米国のニューヨーク・タイムズ(NYT)は、米国とイスラエルのイラン空爆があった翌日に、イラン情報当局が第三国を通じて間接的に米中央情報局(CIA)に水面下接触を図り、紛争終結の条件を協議したいとの提案を出したと報じた。
ニューヨーク・タイムズは、この件に関して報告を受けた匿名の中東および西側の当局者を引用してこのように報じた。
ただし、これらの当局者は、ドナルド・トランプ米政権またはイランが紛争を終結させる出口を見つける準備ができているという点については、少なくとも短期的には懐疑的な立場だと伝えた。
ホワイトハウスとイラン当局者はこの報道に関するコメント要請に応じず、CIAも言及を拒否したとNYTは伝えた。
一方、イランは一部メディアやソーシャルメディアで提起されてきた米国との水面下交渉説を強く否定した。
先にウォール・ストリート・ジャーナル(WSJ)は、イラン最高指導者アヤトラ・アリ・ハメネイが死亡した直後、軍事・安保の総括権を持つアリ・ラリジャニ最高国家安全保障会議事務総長がオマーンの仲介を通じて米国と交渉を試みていると報じたことがある。
これに対しラリジャニ事務総長は2日、エックス(X・旧ツイッター)でWSJ報道を否定し、「米国と交渉しない」と書いた。
死亡したイラン最高指導者アヤトラ・アリ・ハメネイの最側近とされるモハンマド・モフベルも4日、イラン国営放送に出演し、「イランは米国といかなる形の接触もしない」とし、「(今後も)米国政府と交渉はない」と述べた。
アッバス・アラグチ・イラン外相も同日エックスで、「複雑な核交渉が不動産取引のように扱われ、大きな嘘が真実を覆うとき、非現実的な期待は満たされない」とし、「トランプは外交とトランプを選んだ米国人を裏切った」と指摘した。

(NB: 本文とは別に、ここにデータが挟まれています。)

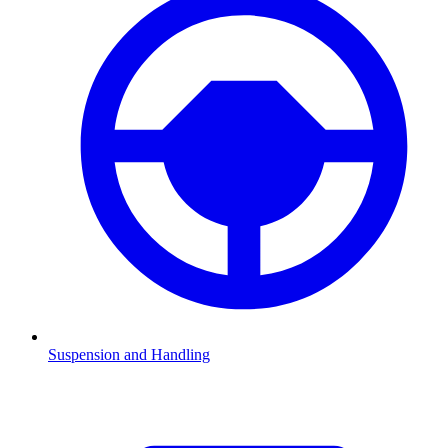
Suspension and Handling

トランプ大統領もイランとの交渉に懐疑的な見方をにじませた。トランプ大統領は前日トゥルースソーシャルに投稿した文章で、「彼らの防空網と空軍、海軍、リーダーシップはすべて消えた。彼らは対話を望んでいる。自分は『手遅れだ』と言った」と書いた。
ニューヨーク・タイムズは、「攻撃が続くなか、イラン国内のリーダーシップ混乱とイランの水面下接触の試みは、トランプ大統領がどのようなイラン政府を作り上げていくのか、あるいはどの水準で終結させるのかを決定する上で直面する核心課題を浮き彫りにしている」と評価した。